Vera Miao is a writer/director. She is the creator, Executive Producer, writer, and director of the psychological horror anthology series, Two Sentence Horror Stories, on the CW Network and Netflix. Her apocalyptic road trip feature, Best Friends Forever (writer, producer), premiered at Slamdance (2013) and is available on Amazon/iTunes and DVD. Her feature script At First – described as a queer Before Sunrise for the Orange Is the New Black generation – was part of the 2014 Film Independent Screenwriting Lab and 2015 Sundance Institute/Women in Film Financing Intensive. She was a fellow of the inaugural year of the Tribeca Film Institute’s Through Her Lens: The Tribeca Chanel Women’s Filmmaker Program (2015). She is currently a co-producer of AMC’s Fear the Walking Dead, and has several feature projects in development.

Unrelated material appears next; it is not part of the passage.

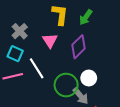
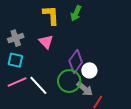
gray cross: (20, 31) -> (16, 38), turned 35
purple diamond: (78, 47) -> (76, 61), moved
white line: (37, 68) -> (38, 85), moved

Deb Shoval’s films have premiered at the Sundance and Tribeca film festivals. Her lifelong interests in organic farming and food justice deeply inform the thriller she is currently developing. Shoval‘s feature film AWOL, “a splendid and brooding meditation on the boundless possibilities of first love constricted by the trials of poverty” starring Lola Kirke and Breeda Wool, is currently available on Hulu, iTunes, Amazon, and GooglePlay in the US, and in 66 countries worldwide. Shoval has an MFA in Film from Columbia University and a BA is Sustainable Agriculture from Hampshire College. She is an alum of the Berlinale Talent Campus, Film Independent Directing and Producing Labs, IFP Emerging Narrative Lab, Theater of the Oppressed Laboratory, and MacDowell; and her projects have received support from The Jerome Foundation, Frameline Completion Fund, Women in Film Finishing Fund, Tribeca Film Institute, IFP Narrative Lab, Film Independent Fast Track, Adrienne Shelly Foundation, and US Works in Progress Paris. As a founding member of The Liberty Cabbage Theatre Revival, Shoval toured the US with several performances about agriculture and the environment in a bus powered by recycled vegetable oil, with grant support from The Sparkplug Foundation, The Fund for Wild Nature, and The Fund for New Technologies. Shoval has taught at universities including City College of New York, Brooklyn College, Hampshire College, and NYU.